I need to calculate checksums of quite large files (gigabytes). This can be accomplished using the following method:

    private byte[] calcHash(string file)
    {
        System.Security.Cryptography.HashAlgorithm ha = System.Security.Cryptography.MD5.Create();
        FileStream fs = new FileStream(file, FileMode.Open, FileAccess.Read);
        byte[] hash = ha.ComputeHash(fs);
        fs.Close();
        return hash;
    }

However, the files are normally written just beforehand in a buffered manner (say writing 32mb's at a time). I am so convinced that I saw an override of a hash function that allowed me to calculate a MD5 (or other) hash at the same time as writing, ie: calculating the hash of one buffer, then feeding that resulting hash into the next iteration.
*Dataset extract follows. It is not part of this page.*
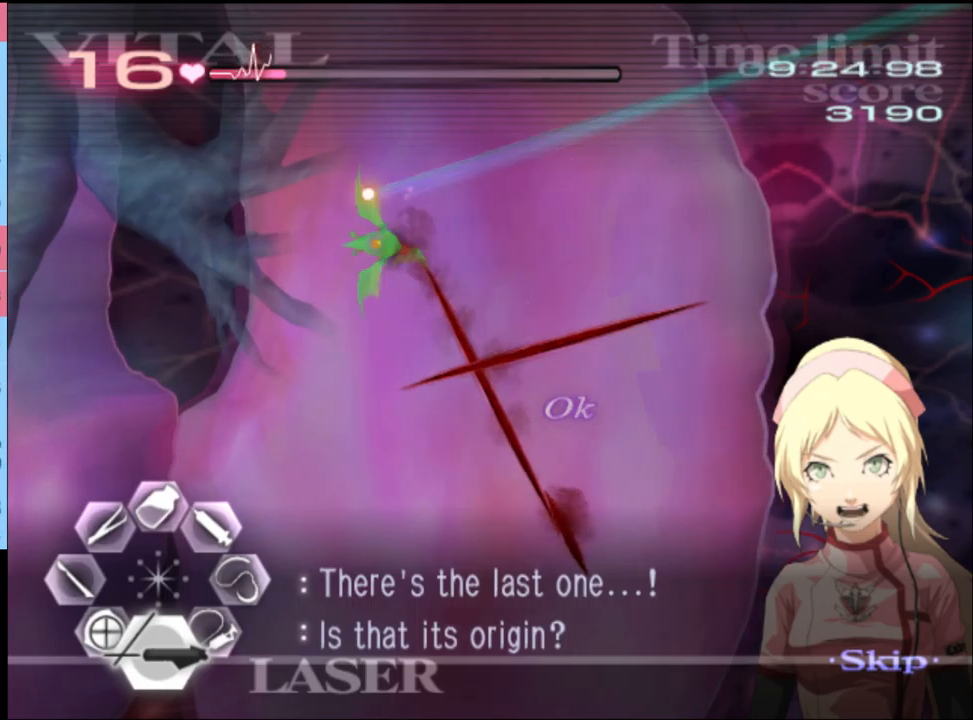
{"keys": ["d"], "mouse": ["left"], "events": [[67, "mouse_left", "up"], [100, "d", "down"], [100, "s", "up"], [267, "mouse_left", "down"]]}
Something like this: (pseudocode-ish)

byte [] hash = new byte [] { 0,0,0,0,0,0,0,0 };
while(!eof)
{
   buffer = readFromSourceFile();
   writefile(buffer);
   hash = calchash(buffer, hash);
}

hash is now sililar to what would be accomplished by running the calcHash function on the entire file.

Now, I can't find any overrides like that in the.Net 3.5 Framework, am I dreaming ? Has it never existed, or am I just lousy at searching ? The reason for doing both writing and checksum calculation at once is because it makes sense due to the large files.


Solution 1:

You use the TransformBlock and TransformFinalBlock methods to process the data in chunks.

// Init
MD5 md5 = MD5.Create();
int offset = 0;

// For each block:
offset += md5.TransformBlock(block, 0, block.Length, block, 0);

// For last block:
md5.TransformFinalBlock(block, 0, block.Length);

// Get the has code
byte[] hash = md5.Hash;

Note: It works (at least with the MD5 provider) to send all blocks to TransformBlock and then send an empty block to TransformFinalBlock to finalise the process.

Solution 2:

I like the answer above but for the sake of completeness, and being a more general solution, refer to the CryptoStream class. If you are already handling streams, it is easy to wrap your stream in a CryptoStream, passing a HashAlgorithm as the ICryptoTransform parameter.

var file = new FileStream("foo.txt", FileMode.Open, FileAccess.Write);
var md5 = MD5.Create();
var cs = new CryptoStream(file, md5, CryptoStreamMode.Write);
while (notDoneYet)
{
    buffer = Get32MB();
    cs.Write(buffer, 0, buffer.Length);
}
System.Console.WriteLine(BitConverter.ToString(md5.Hash));

You might have to close the stream before getting the hash (so the HashAlgorithm knows it's done).